El funcionamiento de las instituciones, las redes de actores, sus prácticas y hasta los marcos cognitivos que hicieron posible la violación de los derechos humanos no se desvanecen con el paso del tiempo, generan una sinergia, incluso sobreponiendo sus lógicas a las nuevas instituciones que buscan trascenderlas. Por esta razón no debe extrañar la connivencia entre las lógicas violatorias de los derechos humanos y la institucionalidad democrática que prevalece en nuestro país y en Guerrero, con un fuerte legado autocrático. En este sentido la dinámica institucional y en particular su inercia constituye un continuum.

Dos masacres en Guerrero durante la década de 1990 muestran la persistencia de violaciones graves a los derechos humanos por parte de las policías locales y militares en este estado. No podemos olvidar que nuestro estado fue uno de los más golpeados durante el periodo de 1965a 1990. La matanza de Aguas Blancas fue un crimen de Estado que abusando de su fuerza masacró a 17 campesinos pobres y dejó 19 heridos el 28 de junio de 1995. Fue un crimen perpetrado por policías del estado. Es un caso que también sintetiza la lógica contrainsurgente.

Atrás estuvo la mano del siniestro general Mario Arturo Acosta Chaparro. La masacre de El Charco acaecida el 7 de junio de 1998 es otro crimen de Estado perpetrado por el Ejército que ejecutó a 10 indígenas y un estudiante de la UNAM en un contexto de contrainsurgencia. Hasta la fecha los dos crímenes se mantienen en la impunidad. Lamentablemente estas dos masacres han sido ventiladas actualmente por la presidenta de la República Claudia Sheinbaum por la confrontación que se ha dado con el expresidente Ernesto Zedillo, quien protegió al exgobernador Rubén Figueroa, a Ángel Aguirre Rivero y a los mandos militares. Sin embargo, hasta la fecha los gobiernos de Morena tampoco han impulsado los dos casos para garantizar justicia a las viudas del Charco y de Aguas Blancas y acabar con el pacto de impunidad que sigue intocado.

En Guerrero no sólo se masacró a indígenas y campesinos, se declaró la guerra contra las organizaciones guerrilleras y se implementó una política de terror para arrancar de raíz las acciones armadas de los insurrectos. Fueron crímenes que hasta la fecha siguen sin ser investigados, por el contrario, los líderes guerrilleros continúan en el limbo. No se les reconoce como héroes ni como dirigentes sociales que impulsaron los cambios sociales que hoy se han concretado en nuestro país. A Genaro Vázquez y a Lucio Cabañas se les adjetivó como roba vacas, salteadores, bandoleros, comunistas. Siempre buscaron mil maneras de criminalizarlos fabricando delitos e historias falaces.

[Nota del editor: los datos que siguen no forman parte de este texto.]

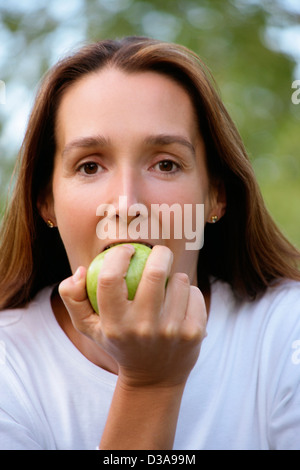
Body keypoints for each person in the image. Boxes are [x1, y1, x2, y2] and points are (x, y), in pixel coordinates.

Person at [0, 36, 300, 451]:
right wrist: (150, 385)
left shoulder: (287, 330)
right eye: (90, 166)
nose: (128, 204)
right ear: (45, 202)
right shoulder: (7, 365)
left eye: (165, 163)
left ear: (217, 193)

El gobierno actual ha descalificado a los movimientos y luchadores sociales independientes. Todos los que no están en las coordenadas del partido en el poder son incómodos y se les descalifica y denuesta, exponiéndolos ante la opinión pública, siendo blanco fácil de agresiones, al mismo tiempo envían un mensaje de que son sacrificables. No le apostó por la justicia transicional, los violadores a derechos humanos se mantienen en la impunidad y siguen enquistados en el poder público. A los miembros del Ejército, que cometieron graves violaciones a los derechos humanos, no se les toca ni se les molesta. Hacer justicia por los casos de la guerra sucia y Ayotzinapa era la oportunidad para alcanzar la verdad, la justicia y la reparación a las víctimas. De sentar las bases para la no repetición de esos pasajes obscuros de la historia pasada y reciente de México. Sin embargo, fallaron, y la impunidad es la que se mantiene en la cúspide del poder, como un trofeo de los perpetradores.

Por esos factores de persistencia estamos condenados a que hechos atroces sigan ocurriendo, como el crimen artero de Marco Antonio Suástegui, que fue criminalizado por todos los gobiernos: lo encarcelaron en tres ocasiones, lo estigmatizaron como un líder rijoso, machetero, e ignoraron sus denuncias en las que relataba los riesgos que corría. Lo dejaron solo y más bien enviaron una señal siniestra a los perpetradores de que tenían permiso para matarlo.